While not as good as the results for your function movingmax not as bad as what you had. (I of course did “warm up” runs first when using @time) Could you verify my results?
This is very nice to hear! And you are right, my function is doing more. Do you have a feeling that your function is close to what is possible in terms of speed? It’s actually very satisfying to se how few allocations my code is currently performing!
In terms of complexity my code (your also) is optimal - O(N). Anyway, I think much more could be improved in my function, for instance when I changed LinkedList to Deque I am 15% faster.

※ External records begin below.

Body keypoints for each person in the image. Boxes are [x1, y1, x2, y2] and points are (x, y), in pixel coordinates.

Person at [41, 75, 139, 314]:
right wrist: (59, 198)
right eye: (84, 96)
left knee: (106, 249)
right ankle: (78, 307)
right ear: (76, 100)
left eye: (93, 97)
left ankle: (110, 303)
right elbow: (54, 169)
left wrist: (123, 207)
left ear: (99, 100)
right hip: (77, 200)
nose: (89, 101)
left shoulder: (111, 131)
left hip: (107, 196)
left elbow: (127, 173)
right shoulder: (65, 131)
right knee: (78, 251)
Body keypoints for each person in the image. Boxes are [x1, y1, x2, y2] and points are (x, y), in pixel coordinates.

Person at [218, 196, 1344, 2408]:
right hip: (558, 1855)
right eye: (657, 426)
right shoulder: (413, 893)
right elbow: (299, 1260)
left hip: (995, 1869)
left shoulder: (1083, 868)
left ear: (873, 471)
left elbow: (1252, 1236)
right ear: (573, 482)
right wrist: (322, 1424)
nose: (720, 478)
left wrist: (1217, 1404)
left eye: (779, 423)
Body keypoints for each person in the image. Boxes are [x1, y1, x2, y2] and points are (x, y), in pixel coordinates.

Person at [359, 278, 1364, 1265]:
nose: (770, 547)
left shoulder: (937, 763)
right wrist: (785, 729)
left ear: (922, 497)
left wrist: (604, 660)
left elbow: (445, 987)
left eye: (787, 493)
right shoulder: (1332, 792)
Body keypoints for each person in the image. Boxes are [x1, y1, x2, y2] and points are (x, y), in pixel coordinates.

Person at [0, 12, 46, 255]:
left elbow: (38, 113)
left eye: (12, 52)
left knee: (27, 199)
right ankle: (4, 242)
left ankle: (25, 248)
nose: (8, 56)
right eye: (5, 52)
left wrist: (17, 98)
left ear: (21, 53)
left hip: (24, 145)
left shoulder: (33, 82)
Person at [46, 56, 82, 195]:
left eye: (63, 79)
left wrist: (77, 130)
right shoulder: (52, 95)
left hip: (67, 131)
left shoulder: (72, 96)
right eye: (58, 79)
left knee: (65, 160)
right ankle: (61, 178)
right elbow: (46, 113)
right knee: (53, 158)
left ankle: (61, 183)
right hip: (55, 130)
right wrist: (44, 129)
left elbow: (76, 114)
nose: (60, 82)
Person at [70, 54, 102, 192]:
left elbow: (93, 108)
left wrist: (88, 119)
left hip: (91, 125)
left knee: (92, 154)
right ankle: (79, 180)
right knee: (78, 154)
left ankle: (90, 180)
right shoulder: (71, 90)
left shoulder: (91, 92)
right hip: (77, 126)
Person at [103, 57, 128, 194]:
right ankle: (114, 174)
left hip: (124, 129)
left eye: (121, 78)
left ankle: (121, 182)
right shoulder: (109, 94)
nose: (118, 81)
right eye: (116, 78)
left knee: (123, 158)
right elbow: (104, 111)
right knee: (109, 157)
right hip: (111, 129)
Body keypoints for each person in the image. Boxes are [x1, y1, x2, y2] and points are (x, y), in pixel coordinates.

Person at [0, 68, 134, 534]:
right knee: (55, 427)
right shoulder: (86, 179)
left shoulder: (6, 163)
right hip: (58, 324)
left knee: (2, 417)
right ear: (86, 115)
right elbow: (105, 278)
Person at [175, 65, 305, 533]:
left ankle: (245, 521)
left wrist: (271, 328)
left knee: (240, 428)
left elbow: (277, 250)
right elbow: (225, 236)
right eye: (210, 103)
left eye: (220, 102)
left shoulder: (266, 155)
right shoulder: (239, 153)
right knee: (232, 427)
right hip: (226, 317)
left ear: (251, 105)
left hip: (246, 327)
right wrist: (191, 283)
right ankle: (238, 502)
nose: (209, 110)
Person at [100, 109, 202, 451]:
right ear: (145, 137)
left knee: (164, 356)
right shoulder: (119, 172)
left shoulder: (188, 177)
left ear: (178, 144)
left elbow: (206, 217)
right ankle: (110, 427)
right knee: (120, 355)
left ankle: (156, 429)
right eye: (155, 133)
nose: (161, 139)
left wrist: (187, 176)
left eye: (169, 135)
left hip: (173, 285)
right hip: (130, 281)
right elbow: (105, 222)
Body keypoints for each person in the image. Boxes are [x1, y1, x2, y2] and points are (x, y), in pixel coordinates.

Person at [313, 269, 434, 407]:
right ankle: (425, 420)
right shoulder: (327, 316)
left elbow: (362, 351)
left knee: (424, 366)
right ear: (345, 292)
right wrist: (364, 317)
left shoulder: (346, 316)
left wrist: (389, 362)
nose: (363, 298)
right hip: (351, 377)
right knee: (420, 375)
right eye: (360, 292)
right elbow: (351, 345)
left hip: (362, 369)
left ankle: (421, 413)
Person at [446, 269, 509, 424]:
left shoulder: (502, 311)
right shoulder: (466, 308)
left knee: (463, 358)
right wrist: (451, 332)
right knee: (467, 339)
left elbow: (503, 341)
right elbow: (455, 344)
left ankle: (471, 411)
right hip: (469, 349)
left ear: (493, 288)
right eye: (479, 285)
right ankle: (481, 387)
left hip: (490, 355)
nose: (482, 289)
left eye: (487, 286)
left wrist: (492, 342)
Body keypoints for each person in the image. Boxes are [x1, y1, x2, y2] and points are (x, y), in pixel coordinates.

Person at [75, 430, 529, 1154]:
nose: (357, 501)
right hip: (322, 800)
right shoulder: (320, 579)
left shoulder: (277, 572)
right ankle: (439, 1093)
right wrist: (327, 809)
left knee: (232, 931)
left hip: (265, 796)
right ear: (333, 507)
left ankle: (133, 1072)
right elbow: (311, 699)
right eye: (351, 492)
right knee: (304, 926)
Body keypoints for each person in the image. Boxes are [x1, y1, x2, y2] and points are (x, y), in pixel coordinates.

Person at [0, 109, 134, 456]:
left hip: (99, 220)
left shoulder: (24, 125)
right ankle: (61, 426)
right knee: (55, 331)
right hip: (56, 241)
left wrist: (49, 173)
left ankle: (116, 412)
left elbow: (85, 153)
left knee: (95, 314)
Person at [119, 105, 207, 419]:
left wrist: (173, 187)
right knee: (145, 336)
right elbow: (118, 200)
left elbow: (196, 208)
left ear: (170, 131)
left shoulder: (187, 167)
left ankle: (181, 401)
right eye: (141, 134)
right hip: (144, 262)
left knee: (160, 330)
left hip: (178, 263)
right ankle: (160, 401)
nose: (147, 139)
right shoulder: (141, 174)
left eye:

Very nice! Did you get rid of some of the allocations? Maybe the part of my code that does the simple rolling maximum is very similar to your code after that…?
Just for comparison I reduced my function to a rolling_maxmin() and a rolling_max() one. The last one of course loses some tricks but should be very close to yours?
function rolling_maxmin(vect::Any, win_size::Integer)
roll_max = zeros(Float64, length(vect))
roll_min = zeros(Float64, length(vect))
d_max = Deque{Float64}()
d_min = Deque{Float64}()
pushfirst!(d_max,vect[1])
pushfirst!(d_min,vect[1])
@inbounds for i in 2:length(vect)
if vect[i] > vect[i-1]
@inbounds for k in 1:length(d_max)
if vect[i] >= first(d_max) popfirst!(d_max)
else break end
end
else
@inbounds for k in 1:length(d_min)
if vect[i] <= first(d_min) popfirst!(d_min)
else break end
end
end
pushfirst!(d_max,vect[i])
pushfirst!(d_min,vect[i])
j = i + 1 - win_size
if j >= 1
roll_max[i] = last(d_max)
roll_min[i] = last(d_min)
if vect[j] == last(d_max)
pop!(d_max)
elseif vect[j] == last(d_min)
pop!(d_min)
end
end
end
return roll_max, roll_min
end
function rolling_max(vect::Any, win_size::Integer)
roll_max = zeros(Float64, length(vect))
d_max = Deque{Float64}()
pushfirst!(d_max,vect[1])
@inbounds for i in 2:length(vect)
if vect[i] > vect[i-1]
@inbounds for k in 1:length(d_max)
if vect[i] >= first(d_max) popfirst!(d_max)
else break end
end
end
pushfirst!(d_max,vect[i])
j = i + 1 - win_size
if j >= 1
roll_max[i] = last(d_max)
if vect[j] == last(d_max)
pop!(d_max)
end
end
end
return roll_max
end